-------- RAW DATA

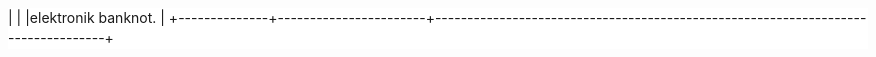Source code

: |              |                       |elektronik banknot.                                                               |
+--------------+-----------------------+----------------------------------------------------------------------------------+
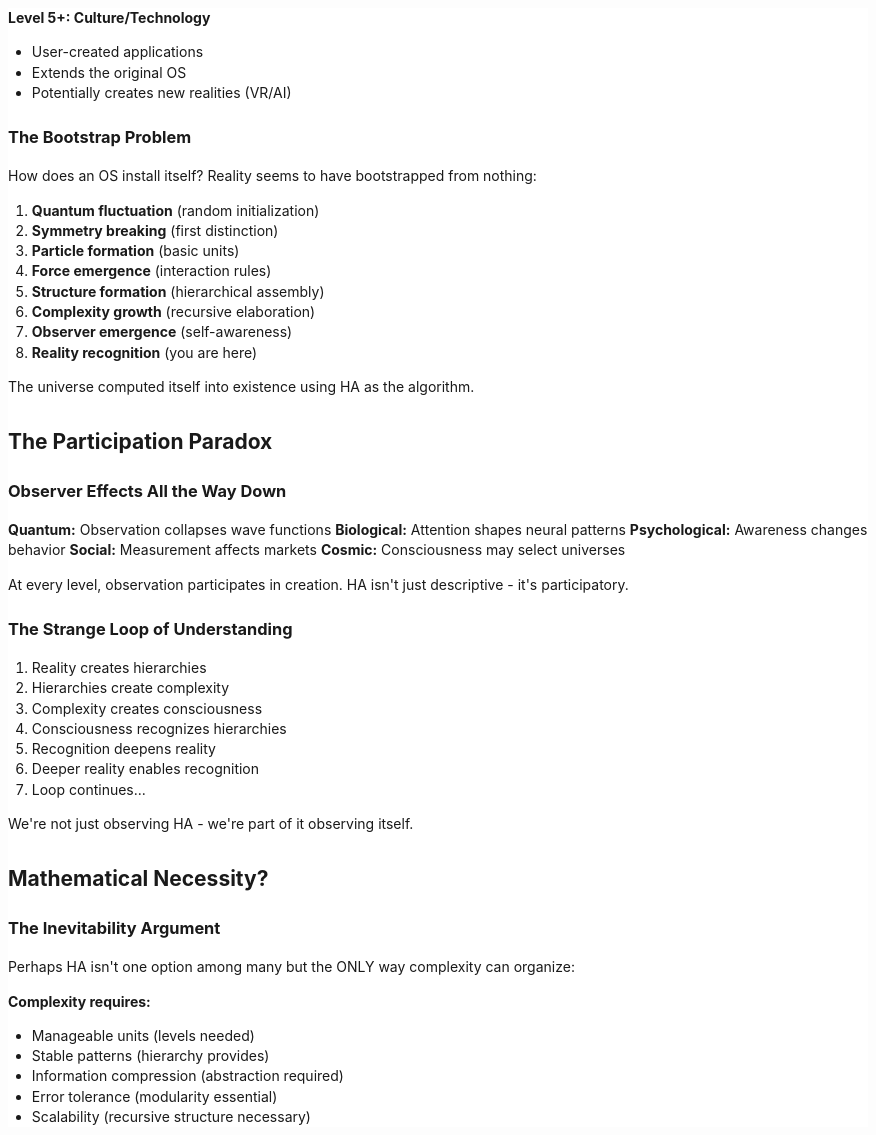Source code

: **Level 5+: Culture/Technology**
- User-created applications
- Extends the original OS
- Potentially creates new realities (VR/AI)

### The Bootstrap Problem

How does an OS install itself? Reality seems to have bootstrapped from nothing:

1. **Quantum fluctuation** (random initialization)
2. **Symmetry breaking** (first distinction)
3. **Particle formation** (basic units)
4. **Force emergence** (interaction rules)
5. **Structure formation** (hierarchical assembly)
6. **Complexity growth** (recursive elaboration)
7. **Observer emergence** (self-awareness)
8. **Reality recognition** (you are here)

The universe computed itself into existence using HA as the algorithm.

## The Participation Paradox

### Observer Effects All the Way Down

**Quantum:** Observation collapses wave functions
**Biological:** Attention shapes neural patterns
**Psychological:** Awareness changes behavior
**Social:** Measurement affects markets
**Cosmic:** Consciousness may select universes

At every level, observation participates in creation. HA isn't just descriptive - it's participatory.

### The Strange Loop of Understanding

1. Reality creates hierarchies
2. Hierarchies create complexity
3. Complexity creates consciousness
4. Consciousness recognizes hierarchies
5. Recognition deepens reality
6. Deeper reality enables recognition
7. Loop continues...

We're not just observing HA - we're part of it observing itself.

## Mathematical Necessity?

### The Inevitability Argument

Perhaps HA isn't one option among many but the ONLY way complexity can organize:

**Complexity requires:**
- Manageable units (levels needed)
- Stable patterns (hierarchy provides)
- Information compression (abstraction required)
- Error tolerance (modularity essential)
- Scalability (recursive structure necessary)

----------------
-------- RAW DATA

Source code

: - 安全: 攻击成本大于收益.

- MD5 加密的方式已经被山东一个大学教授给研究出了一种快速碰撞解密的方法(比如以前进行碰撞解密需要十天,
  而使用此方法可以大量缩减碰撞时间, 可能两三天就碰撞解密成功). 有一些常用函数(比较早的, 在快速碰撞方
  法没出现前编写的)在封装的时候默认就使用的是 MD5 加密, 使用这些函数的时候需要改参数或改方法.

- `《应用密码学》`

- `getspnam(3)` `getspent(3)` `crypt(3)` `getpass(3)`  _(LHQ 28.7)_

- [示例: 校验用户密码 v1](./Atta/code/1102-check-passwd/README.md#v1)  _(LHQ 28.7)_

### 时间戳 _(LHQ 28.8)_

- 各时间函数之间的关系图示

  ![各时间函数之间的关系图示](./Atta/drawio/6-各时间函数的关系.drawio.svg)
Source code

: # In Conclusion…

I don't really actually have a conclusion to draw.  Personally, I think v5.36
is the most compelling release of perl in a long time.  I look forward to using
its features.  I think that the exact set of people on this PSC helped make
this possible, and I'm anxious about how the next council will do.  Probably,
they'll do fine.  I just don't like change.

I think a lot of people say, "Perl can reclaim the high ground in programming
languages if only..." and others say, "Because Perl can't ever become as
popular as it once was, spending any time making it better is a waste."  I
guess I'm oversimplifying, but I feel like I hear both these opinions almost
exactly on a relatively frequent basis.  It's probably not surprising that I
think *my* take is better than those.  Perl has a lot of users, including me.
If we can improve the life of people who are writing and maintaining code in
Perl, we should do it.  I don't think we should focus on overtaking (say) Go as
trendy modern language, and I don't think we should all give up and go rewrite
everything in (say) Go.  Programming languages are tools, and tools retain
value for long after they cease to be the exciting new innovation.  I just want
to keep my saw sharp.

----------------
-------- RAW DATA

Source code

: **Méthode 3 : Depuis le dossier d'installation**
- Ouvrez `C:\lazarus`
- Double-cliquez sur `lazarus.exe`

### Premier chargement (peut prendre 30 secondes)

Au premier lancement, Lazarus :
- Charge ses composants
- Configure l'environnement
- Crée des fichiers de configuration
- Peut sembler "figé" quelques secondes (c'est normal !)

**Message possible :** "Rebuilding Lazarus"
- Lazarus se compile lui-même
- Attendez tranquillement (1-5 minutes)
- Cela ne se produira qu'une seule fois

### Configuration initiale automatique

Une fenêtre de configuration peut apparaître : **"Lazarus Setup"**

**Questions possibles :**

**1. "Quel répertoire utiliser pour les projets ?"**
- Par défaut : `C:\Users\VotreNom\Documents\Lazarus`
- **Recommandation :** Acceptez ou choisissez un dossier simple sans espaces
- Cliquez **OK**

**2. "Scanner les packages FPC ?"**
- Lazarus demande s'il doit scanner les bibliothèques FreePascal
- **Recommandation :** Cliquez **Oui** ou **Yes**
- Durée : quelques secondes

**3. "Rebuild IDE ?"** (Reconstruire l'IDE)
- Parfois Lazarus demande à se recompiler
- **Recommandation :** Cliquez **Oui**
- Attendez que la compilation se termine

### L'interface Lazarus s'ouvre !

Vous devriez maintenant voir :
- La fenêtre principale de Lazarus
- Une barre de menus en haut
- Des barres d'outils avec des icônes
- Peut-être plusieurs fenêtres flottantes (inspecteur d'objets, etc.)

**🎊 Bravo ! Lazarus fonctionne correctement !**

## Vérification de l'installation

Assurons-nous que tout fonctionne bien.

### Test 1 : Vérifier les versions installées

----------------

Once you find the line with "- Des barres d'outils avec des icônes" in the entries above, output it and each line after it up to and including the line with "### Test 1 : Vérifier les versions installées", and nothing else.

- Des barres d'outils avec des icônes
- Peut-être plusieurs fenêtres flottantes (inspecteur d'objets, etc.)

**🎊 Bravo ! Lazarus fonctionne correctement !**

## Vérification de l'installation

Assurons-nous que tout fonctionne bien.

### Test 1 : Vérifier les versions installées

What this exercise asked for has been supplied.